Given passage

______________________________

Giambattista Vico Rememberings

From Vico’s On The Heroic Mind

Noble youths, it is convenient for you to apply yourself to studies not to acquire wealth

since in doing so you will be easily outdone by vulgar and sordid people;
not to reach one day a high place of power since in doing so you will be by far
outdone by courtesans used to dealing with swords; not even to obtain what

philosophers want who, praise of their own thirst for wisdom are happy to live
their entire life secluded in the shadow in order to rejoice of their laziness and
tranquility of spirit.
What you are expected to do is to unfold through studying what in your mind is
heroic in order to turn your knowledge to the happiness of the humankind, […]
you see how what I ask you to do goes beyond the human nature, since I expect
you to celebrate the divinity of your mind. Philosophers define the hero that
who aspires to sublime things. There are two things that are more sublime then
anything else and that are good and great: God above nature and, human
happiness in nature; this nature in which there is nothing more marvelous and

greater than man.
During the time that you take classes you should not do anything else but
constantly compare everything that you learn in order to create connections
among them in order to make them cohesive. In this you will be helped by the
very nature of the human mind who rejoices in uniformity, convenience, and
decency. In fact, it is not a coincidence that the Latin word scientia has the same
origin of scitus which means also beautiful: beauty is symmetry among all the
parts of the body. Similarly science must be considered as the beauty of the
human mind and when man are caught by this mental beauty they never look
back at the physical beauty.
Consider how much of the world of science still needs to be corrected, explored,
and integrated. Do not let yourself be fooled by that envious saying according to
which in this happy century we have perfected and refined all forms of
knowledge. This is a false saying spread by worthless intellectuals: on the
contrary the world is still young
From Vico’s On The Study Method Of Our Times
Modern philosophical critique supplies us with a fundamental verity of which
we can be certain even when assailed by doubt. That critique could rout the
skepticism even of the New Academy. In addition, ‘analysis’ (i.e., analytical
geometry) empowers us to puzzle out with astonishing ease geometrical
problems which the Ancients found impossible to solve. Like us, the Ancients
utilized geometry and mechanics as instruments of research in physics, but not
as a constant practice. We apply them consistently, and in better form. Let us
leave aside the question whether geometry has undergone greater development
by means of ‘analysis’, and whether modern mechanics constitutes something
new. What cannot be denied is the fact that leading investigators have available
to them a science enriched by a number of new and extremely ingenious
discoveries. Modern scientists seeking for guidance in their exploration of the
dark pathways of nature, have introduced the geometrical method into physics.
Holding to this method as to Ariadne’s thread, they can reach the end of their
appointed journey. Do not consider them as groping practitioners of physics:
they are to be viewed, instead, as the grand architects of this limitless fabric of
the world: able to give a detailed account of the ensemble of principles according
to which God has built in this admirable structure of the cosmos[…].

______________________________

Rows
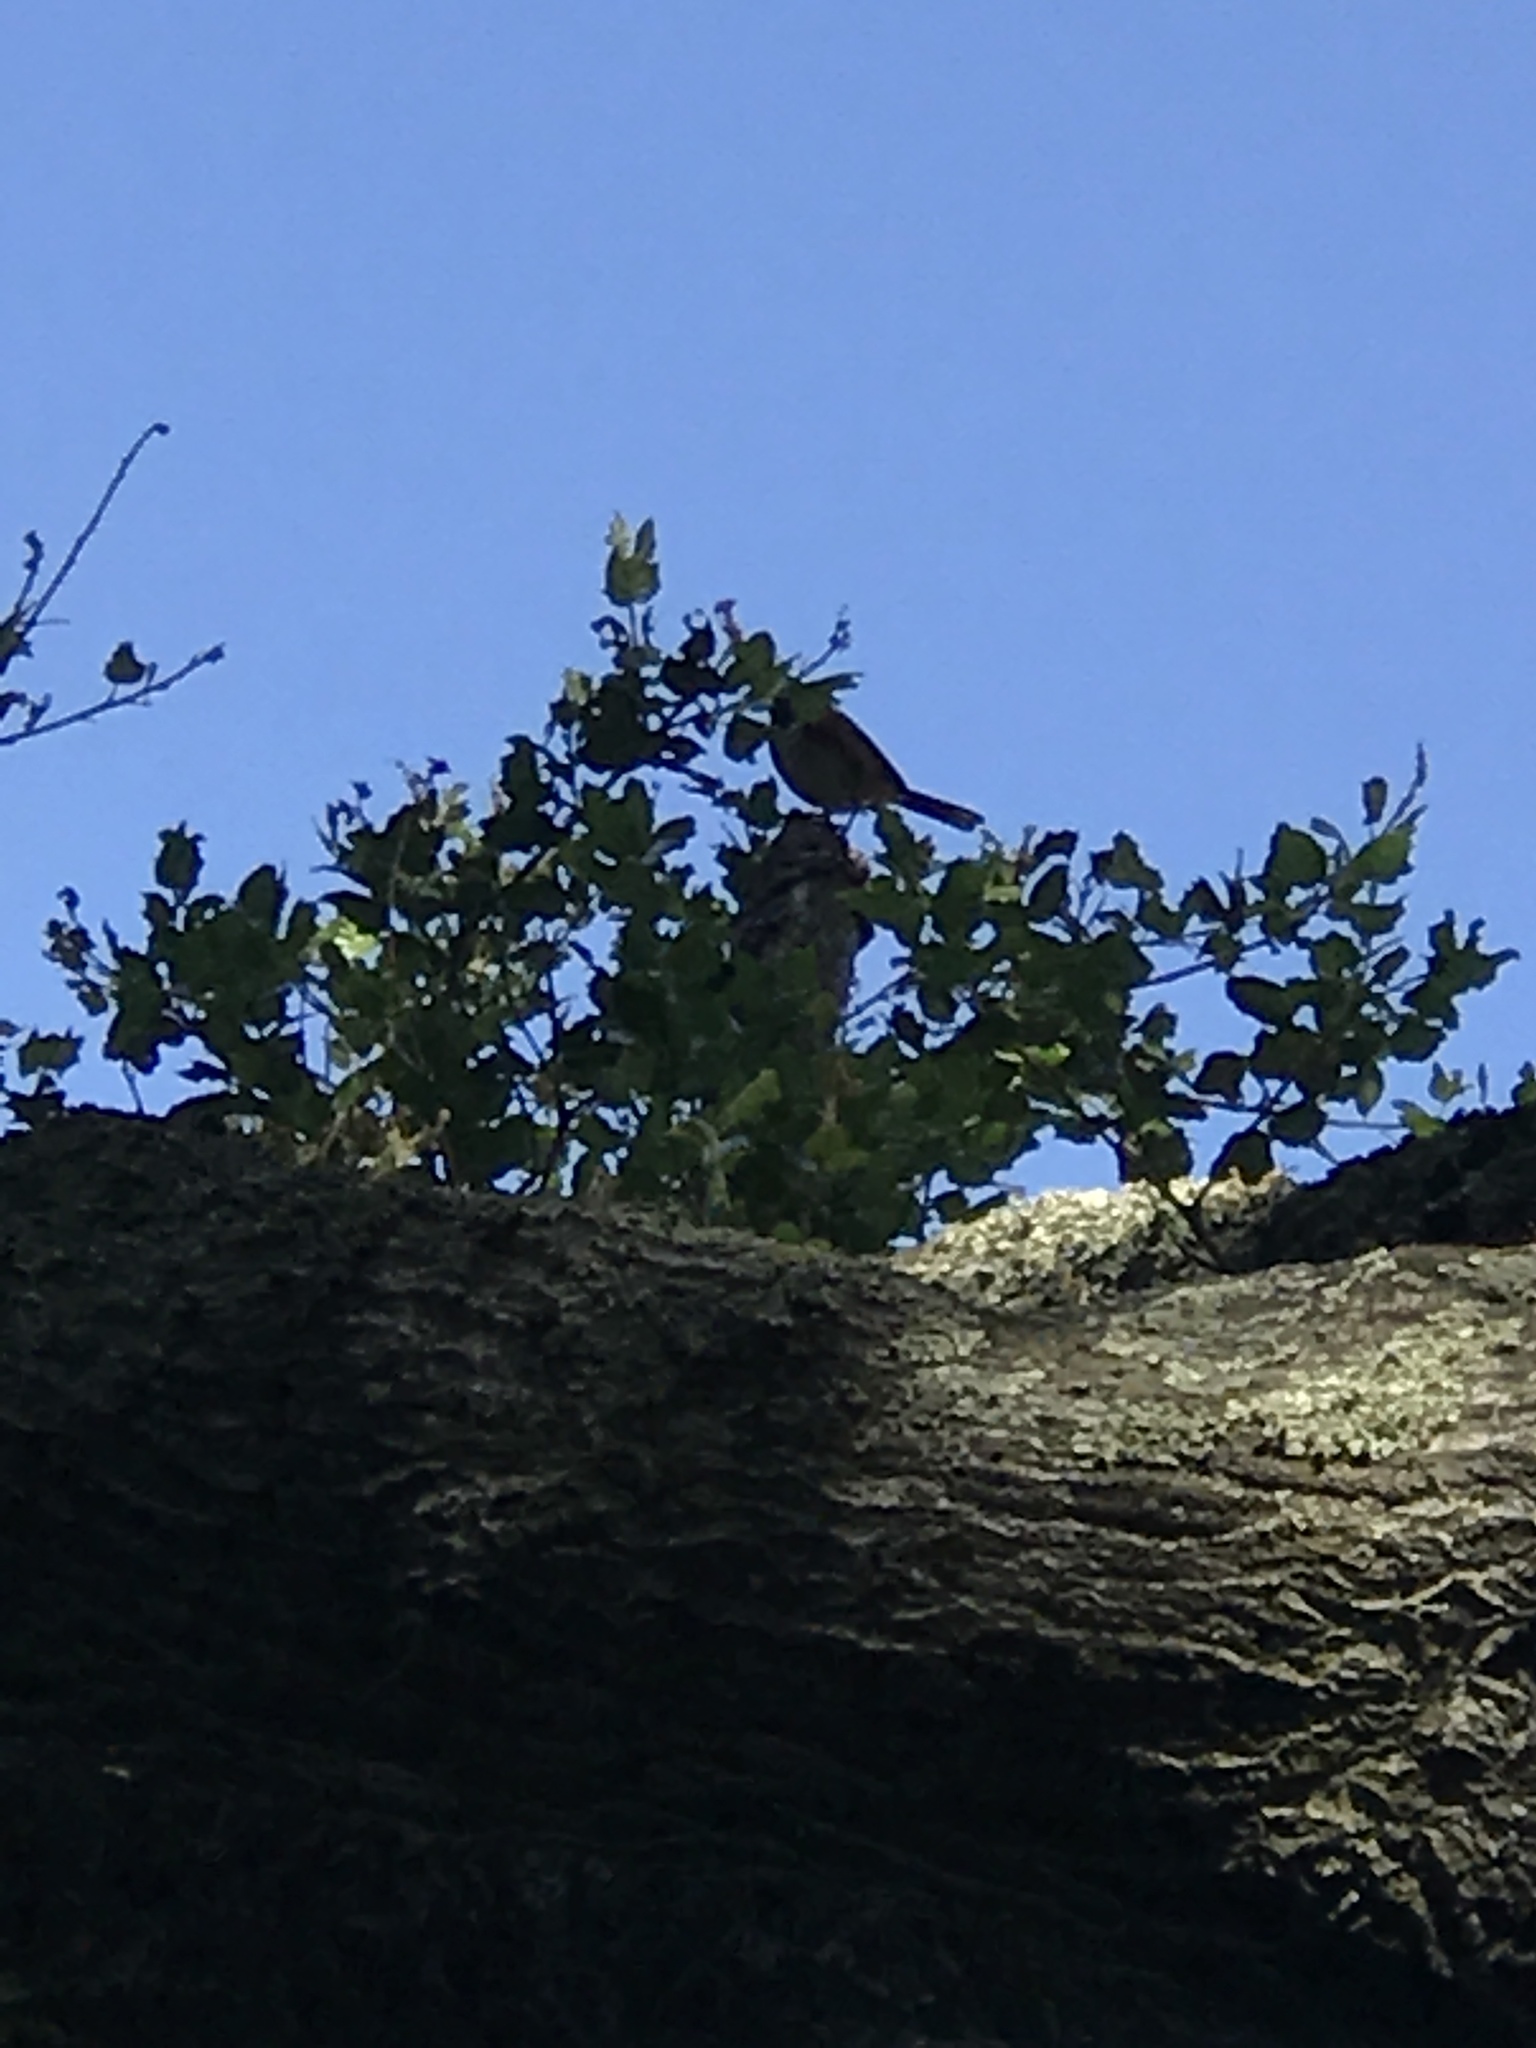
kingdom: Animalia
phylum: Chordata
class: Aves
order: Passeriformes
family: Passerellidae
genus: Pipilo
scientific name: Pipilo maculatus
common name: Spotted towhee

______________________________

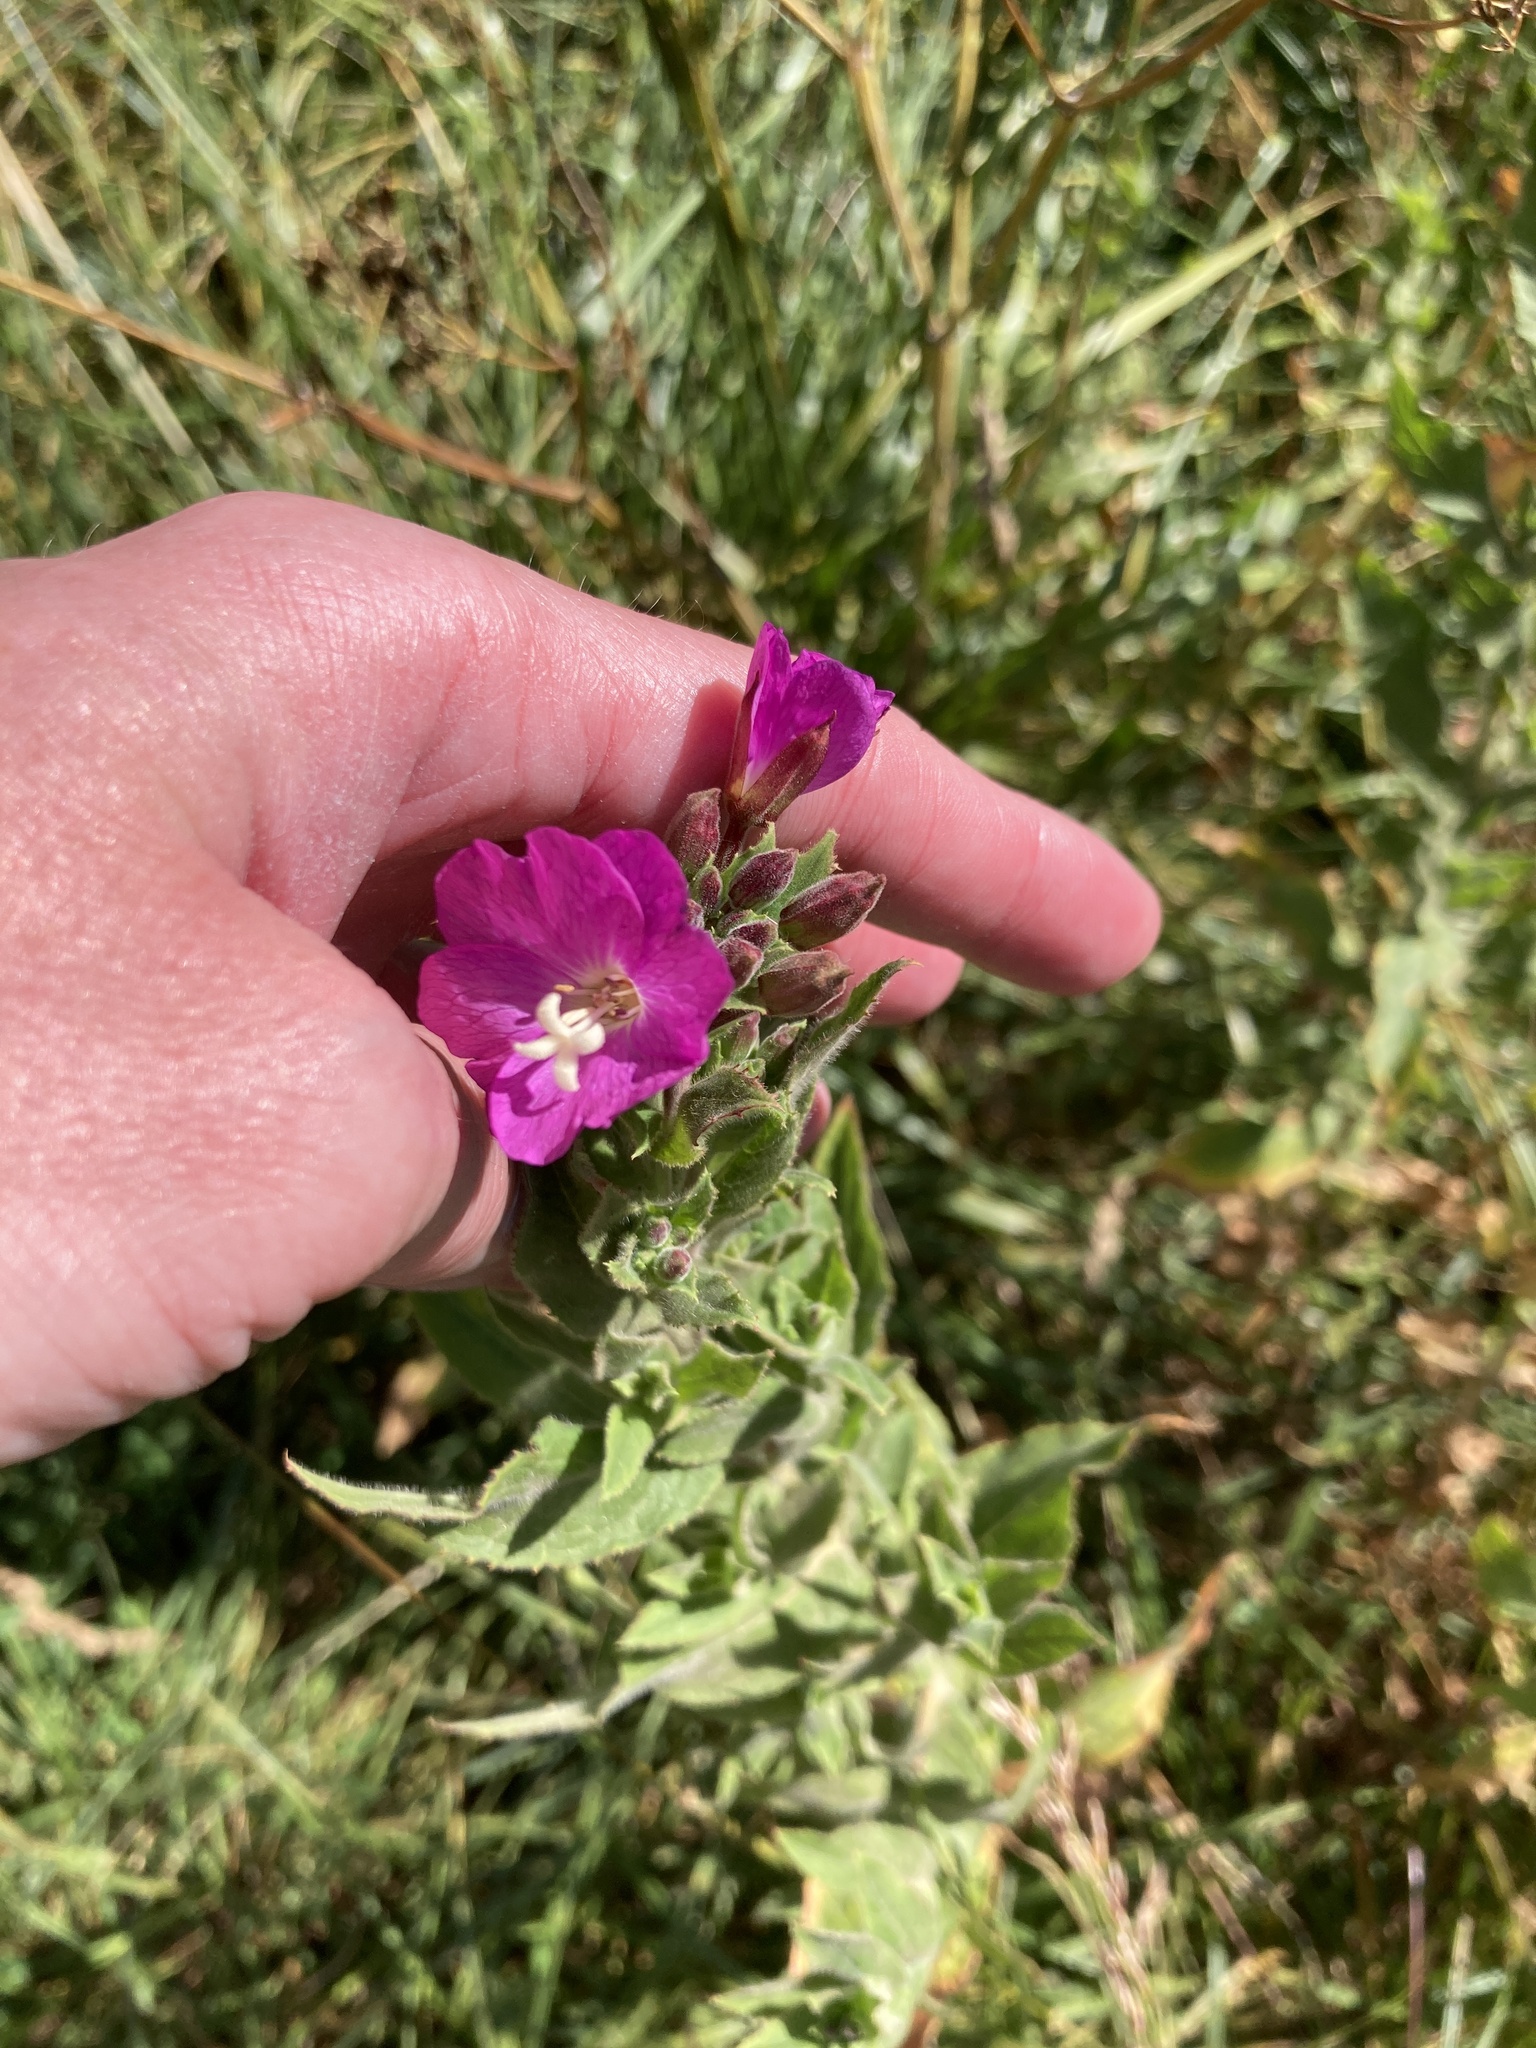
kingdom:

______________________________

Exercise instructions
1. In the Vico passage above, how do philosophers define the hero?
2. Return word for word the section of the Vico passage starting with "Noble youths, it" and going on through "tranquility of spirit.".
3. Supply the next part of the Vico passage on study and the heroic mind, picking up after its final sentence.

Set of answers
1. Philosophers define the hero as one who aspires to sublime things.

2.
Noble youths, it is convenient for you to apply yourself to studies not to acquire wealth

since in doing so you will be easily outdone by vulgar and sordid people;
not to reach one day a high place of power since in doing so you will be by far
outdone by courtesans used to dealing with swords; not even to obtain what

philosophers want who, praise of their own thirst for wisdom are happy to live
their entire life secluded in the shadow in order to rejoice of their laziness and
tranquility of spirit.

3.
For this reason, modern physician are like those who inherited a palace that
doesn’t lack of anything in terms of beauty and comfort. Thus, what is left them
to do is to just change places to the interior decorations or to renovate the style of
the building according to the contemporary fashion. Scholars claim that such
physics taught trough the geometrical method, is nature itself, which we can see
and contemplate around us every day. They thus claim that we should be
grateful to those authors that came before us for freeing us of the burden of still
studying nature since they left us this beautiful and comfortable palaces. In the
case nature really behaves as they say, we should be grateful to them. However, if
nature would work differently, and if only one of the rules regarding motion
established by such scholars revealed to be incorrect, they should be careful to
not take nature for granted, as if they were paying attention only to the roof of
their palace neglecting its foundations.
eloquence does not address itself to the rational part of our nature, but almost
entirely to our passions. The rational part in us may be taken captive by a new
woven of purely intellectual reasonings, but the passional side of our nature can
never be swayed and overcome unless this is done by more sensuous and
materialistic means
The human mind went through the same process of chemistry which unwillingly
created a very useful art for man. Similarly the human curiosity in following the
traces of a hidden truth of nature created two very useful sciences: arithmetic and
geometry, from which came mechanics, the most useful of all the arts. Thus
human knowledge originated from something lacking in our minds, from its
being limited, for which the mind is outside all things and does not contain them.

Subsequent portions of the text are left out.